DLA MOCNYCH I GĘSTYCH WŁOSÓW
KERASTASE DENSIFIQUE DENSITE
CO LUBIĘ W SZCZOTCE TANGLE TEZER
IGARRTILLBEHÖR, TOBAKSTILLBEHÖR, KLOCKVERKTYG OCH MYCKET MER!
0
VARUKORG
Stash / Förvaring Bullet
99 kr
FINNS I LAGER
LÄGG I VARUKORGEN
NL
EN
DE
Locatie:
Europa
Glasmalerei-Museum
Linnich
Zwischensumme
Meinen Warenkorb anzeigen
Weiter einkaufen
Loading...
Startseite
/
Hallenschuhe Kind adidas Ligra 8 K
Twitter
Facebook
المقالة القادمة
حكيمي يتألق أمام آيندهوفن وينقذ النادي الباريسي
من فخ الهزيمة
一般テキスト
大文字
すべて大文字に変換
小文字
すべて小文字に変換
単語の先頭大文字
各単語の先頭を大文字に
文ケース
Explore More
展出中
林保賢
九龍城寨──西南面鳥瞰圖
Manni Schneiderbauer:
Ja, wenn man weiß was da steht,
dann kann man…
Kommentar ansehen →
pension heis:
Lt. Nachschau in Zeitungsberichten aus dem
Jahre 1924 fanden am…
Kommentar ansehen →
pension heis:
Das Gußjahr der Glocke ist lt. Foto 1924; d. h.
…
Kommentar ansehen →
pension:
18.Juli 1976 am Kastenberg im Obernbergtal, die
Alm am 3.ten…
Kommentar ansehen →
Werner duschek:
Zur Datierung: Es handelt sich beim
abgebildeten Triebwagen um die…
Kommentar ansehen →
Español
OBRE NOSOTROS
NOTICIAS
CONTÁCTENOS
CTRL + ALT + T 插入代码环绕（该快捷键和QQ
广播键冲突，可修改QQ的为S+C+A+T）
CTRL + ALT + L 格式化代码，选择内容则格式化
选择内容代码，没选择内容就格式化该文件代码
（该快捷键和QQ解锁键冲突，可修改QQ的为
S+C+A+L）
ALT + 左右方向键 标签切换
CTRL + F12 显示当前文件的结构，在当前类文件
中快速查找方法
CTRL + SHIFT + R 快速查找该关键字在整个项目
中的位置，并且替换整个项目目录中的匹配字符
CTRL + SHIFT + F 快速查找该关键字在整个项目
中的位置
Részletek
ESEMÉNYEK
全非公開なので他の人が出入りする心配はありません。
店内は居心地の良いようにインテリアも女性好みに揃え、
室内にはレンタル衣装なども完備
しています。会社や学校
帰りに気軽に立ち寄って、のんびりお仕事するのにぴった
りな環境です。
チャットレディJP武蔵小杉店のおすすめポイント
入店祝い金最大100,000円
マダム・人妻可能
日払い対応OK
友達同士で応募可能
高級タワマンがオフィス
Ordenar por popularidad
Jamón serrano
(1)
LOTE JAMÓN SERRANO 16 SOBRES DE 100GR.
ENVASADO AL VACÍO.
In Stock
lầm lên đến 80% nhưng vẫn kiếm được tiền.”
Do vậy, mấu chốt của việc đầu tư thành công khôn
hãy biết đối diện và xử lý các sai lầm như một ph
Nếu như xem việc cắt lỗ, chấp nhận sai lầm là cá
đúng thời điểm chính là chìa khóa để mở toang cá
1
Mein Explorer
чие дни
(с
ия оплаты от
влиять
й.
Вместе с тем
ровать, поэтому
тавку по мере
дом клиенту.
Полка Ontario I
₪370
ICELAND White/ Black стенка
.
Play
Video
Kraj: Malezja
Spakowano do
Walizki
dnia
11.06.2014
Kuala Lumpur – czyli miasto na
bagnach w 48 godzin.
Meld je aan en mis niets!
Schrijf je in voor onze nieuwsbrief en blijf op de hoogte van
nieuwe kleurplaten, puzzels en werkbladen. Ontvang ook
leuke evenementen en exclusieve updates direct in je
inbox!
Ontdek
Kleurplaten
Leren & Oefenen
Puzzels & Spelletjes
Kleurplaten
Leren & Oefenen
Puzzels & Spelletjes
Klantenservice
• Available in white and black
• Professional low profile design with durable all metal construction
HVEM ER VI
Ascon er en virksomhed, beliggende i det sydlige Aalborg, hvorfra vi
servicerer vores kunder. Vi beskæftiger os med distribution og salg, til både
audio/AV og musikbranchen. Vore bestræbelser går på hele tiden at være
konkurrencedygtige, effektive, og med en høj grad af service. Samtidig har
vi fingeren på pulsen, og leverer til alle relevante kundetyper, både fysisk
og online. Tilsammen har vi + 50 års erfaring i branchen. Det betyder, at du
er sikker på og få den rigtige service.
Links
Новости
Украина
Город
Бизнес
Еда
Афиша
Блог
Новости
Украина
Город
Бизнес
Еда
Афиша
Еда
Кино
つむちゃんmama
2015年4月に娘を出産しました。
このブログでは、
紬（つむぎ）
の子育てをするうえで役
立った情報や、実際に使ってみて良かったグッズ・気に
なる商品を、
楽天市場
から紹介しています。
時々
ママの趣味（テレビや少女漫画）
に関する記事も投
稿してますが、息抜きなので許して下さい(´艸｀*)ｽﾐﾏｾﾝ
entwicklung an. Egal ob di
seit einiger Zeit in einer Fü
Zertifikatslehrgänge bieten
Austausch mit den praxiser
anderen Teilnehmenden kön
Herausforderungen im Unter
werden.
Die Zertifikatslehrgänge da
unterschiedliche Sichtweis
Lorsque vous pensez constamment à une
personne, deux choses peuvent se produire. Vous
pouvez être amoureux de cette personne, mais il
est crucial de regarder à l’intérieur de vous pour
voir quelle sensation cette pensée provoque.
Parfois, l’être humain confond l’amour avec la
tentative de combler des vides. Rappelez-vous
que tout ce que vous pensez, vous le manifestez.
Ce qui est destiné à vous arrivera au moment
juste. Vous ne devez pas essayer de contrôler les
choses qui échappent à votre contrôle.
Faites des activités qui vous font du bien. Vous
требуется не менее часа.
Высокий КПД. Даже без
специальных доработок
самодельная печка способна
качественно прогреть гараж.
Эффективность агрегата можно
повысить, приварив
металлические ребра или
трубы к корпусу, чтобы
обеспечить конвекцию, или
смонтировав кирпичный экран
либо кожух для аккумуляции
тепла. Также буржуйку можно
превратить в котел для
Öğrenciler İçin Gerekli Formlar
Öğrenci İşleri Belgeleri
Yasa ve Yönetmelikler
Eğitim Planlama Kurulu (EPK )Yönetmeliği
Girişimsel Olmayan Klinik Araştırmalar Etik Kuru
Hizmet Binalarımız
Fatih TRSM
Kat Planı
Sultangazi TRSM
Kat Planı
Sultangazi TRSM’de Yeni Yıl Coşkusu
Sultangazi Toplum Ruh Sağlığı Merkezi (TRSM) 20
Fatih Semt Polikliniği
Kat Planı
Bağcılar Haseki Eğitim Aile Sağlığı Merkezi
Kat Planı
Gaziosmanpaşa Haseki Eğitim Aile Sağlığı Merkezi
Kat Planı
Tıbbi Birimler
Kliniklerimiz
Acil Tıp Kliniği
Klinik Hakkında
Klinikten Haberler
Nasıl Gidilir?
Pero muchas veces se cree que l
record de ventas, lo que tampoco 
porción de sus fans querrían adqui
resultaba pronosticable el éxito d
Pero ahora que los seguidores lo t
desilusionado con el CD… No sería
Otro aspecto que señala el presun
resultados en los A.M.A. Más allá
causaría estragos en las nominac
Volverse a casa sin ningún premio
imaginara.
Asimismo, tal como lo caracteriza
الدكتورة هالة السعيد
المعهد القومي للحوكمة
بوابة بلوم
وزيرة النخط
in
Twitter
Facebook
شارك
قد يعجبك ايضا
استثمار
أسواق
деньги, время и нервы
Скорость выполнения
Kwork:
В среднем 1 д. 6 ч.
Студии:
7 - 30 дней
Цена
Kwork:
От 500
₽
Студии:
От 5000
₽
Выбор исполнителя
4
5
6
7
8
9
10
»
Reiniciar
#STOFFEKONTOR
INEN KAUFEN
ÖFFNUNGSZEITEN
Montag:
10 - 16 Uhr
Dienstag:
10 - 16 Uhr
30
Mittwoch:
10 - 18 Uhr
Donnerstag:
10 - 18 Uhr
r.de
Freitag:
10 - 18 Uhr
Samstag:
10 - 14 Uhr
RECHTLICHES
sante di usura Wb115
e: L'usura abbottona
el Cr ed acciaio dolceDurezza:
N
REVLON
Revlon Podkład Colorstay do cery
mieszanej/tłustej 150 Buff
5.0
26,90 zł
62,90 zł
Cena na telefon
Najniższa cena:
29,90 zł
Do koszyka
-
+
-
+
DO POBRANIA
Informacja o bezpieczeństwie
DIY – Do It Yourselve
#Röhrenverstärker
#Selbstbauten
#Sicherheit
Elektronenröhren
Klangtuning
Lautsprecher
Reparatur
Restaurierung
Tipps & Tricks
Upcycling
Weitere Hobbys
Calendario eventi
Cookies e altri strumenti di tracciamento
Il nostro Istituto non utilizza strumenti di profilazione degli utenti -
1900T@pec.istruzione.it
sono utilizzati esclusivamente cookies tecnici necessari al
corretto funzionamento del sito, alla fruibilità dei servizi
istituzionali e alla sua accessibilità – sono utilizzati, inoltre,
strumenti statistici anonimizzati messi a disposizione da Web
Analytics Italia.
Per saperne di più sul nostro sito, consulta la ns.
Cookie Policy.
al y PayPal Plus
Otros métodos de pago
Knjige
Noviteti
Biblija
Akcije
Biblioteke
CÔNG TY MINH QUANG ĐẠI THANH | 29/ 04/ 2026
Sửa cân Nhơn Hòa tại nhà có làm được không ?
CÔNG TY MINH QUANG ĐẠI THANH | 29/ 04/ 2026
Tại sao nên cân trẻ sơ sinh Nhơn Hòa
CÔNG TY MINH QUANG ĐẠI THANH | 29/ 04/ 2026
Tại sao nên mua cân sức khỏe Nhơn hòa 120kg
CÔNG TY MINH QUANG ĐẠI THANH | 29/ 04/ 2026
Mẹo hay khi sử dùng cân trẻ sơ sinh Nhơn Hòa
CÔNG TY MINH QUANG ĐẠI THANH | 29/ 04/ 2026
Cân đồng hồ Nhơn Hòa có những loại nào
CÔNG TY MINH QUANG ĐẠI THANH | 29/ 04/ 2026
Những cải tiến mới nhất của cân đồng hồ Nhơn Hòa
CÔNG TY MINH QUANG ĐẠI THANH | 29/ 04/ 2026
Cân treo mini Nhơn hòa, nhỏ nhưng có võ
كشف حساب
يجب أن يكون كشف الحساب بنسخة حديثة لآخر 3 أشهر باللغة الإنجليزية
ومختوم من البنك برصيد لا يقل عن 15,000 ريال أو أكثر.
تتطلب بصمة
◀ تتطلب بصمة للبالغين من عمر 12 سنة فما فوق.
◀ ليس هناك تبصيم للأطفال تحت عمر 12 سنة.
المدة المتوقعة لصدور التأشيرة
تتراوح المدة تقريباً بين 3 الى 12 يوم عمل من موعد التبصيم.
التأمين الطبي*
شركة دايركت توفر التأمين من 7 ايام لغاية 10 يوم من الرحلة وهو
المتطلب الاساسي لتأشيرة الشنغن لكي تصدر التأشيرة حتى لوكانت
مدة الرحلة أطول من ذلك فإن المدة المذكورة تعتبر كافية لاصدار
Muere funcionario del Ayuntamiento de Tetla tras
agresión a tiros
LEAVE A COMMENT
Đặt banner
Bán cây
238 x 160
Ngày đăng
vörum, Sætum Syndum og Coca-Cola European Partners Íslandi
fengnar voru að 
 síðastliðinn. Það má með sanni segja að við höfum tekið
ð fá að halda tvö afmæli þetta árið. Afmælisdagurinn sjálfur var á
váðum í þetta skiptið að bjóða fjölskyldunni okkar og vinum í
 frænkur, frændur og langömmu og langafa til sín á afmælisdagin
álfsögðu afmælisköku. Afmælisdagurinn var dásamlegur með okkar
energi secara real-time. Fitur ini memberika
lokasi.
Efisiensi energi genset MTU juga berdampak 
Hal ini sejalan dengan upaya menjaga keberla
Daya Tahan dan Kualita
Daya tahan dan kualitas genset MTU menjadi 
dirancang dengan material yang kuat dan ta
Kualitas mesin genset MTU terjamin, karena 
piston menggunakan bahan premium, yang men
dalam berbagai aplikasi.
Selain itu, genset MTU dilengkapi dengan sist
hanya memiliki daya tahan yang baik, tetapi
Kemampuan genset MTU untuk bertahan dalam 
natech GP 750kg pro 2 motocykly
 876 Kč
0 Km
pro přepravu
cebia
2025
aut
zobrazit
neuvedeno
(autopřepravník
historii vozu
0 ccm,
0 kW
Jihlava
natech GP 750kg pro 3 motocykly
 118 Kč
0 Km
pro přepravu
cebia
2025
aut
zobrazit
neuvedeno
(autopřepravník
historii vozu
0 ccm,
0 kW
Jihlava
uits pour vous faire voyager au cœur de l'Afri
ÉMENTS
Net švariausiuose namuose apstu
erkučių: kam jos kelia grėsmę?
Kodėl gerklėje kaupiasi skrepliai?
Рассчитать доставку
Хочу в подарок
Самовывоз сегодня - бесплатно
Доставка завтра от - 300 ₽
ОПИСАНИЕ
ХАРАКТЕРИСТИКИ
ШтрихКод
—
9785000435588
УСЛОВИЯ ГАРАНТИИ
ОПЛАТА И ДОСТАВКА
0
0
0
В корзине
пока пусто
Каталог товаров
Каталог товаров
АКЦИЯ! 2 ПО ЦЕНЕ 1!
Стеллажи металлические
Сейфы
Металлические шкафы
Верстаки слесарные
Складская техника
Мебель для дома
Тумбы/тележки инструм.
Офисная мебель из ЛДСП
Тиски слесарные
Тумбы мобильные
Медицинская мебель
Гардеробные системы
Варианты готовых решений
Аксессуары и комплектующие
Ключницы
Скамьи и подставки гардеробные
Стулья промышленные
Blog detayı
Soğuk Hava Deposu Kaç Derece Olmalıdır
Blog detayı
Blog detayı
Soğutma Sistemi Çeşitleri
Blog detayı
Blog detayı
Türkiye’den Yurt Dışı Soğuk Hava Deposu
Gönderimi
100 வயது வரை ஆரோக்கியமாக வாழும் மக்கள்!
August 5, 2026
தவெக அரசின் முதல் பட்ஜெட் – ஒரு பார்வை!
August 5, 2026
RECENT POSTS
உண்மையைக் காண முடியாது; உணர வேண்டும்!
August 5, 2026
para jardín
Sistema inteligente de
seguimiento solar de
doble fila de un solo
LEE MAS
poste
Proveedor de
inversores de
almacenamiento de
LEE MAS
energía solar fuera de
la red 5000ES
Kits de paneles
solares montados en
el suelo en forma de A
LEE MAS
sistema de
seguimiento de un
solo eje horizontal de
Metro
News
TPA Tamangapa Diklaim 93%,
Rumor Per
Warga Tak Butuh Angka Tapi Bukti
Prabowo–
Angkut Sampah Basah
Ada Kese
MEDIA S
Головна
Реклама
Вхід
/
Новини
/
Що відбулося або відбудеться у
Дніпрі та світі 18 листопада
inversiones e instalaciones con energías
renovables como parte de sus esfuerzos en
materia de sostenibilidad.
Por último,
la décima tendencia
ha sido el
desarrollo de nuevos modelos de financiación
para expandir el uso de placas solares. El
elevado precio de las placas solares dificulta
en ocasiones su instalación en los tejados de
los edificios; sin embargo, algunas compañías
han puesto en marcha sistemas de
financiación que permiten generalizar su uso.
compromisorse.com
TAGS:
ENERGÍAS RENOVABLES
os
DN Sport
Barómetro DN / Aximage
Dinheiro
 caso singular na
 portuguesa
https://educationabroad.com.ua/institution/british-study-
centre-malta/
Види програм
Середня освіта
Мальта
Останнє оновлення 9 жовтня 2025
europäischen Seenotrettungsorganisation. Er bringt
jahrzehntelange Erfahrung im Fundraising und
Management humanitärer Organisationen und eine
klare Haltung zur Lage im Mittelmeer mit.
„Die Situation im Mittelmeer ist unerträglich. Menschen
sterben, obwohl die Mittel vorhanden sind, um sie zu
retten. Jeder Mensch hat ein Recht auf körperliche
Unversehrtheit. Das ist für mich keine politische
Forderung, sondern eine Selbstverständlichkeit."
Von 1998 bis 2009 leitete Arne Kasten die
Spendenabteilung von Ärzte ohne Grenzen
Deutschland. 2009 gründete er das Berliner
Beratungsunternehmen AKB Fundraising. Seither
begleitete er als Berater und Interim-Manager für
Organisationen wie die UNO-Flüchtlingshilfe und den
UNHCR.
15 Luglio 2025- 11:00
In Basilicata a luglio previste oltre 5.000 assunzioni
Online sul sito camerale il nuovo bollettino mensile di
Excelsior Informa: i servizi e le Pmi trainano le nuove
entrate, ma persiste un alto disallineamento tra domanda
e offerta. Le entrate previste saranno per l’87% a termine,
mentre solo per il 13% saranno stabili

■ ■ ■

__What is being asked__:
Copy the items word for word, starting with the very first line and ending after the line that contains "المقالة القادمة".

__Task solution__:
DLA MOCNYCH I GĘSTYCH WŁOSÓW
KERASTASE DENSIFIQUE DENSITE
CO LUBIĘ W SZCZOTCE TANGLE TEZER
IGARRTILLBEHÖR, TOBAKSTILLBEHÖR, KLOCKVERKTYG OCH MYCKET MER!
0
VARUKORG
Stash / Förvaring Bullet
99 kr
FINNS I LAGER
LÄGG I VARUKORGEN
NL
EN
DE
Locatie:
Europa
Glasmalerei-Museum
Linnich
Zwischensumme
Meinen Warenkorb anzeigen
Weiter einkaufen
Loading...
Startseite
/
Hallenschuhe Kind adidas Ligra 8 K
Twitter
Facebook
المقالة القادمة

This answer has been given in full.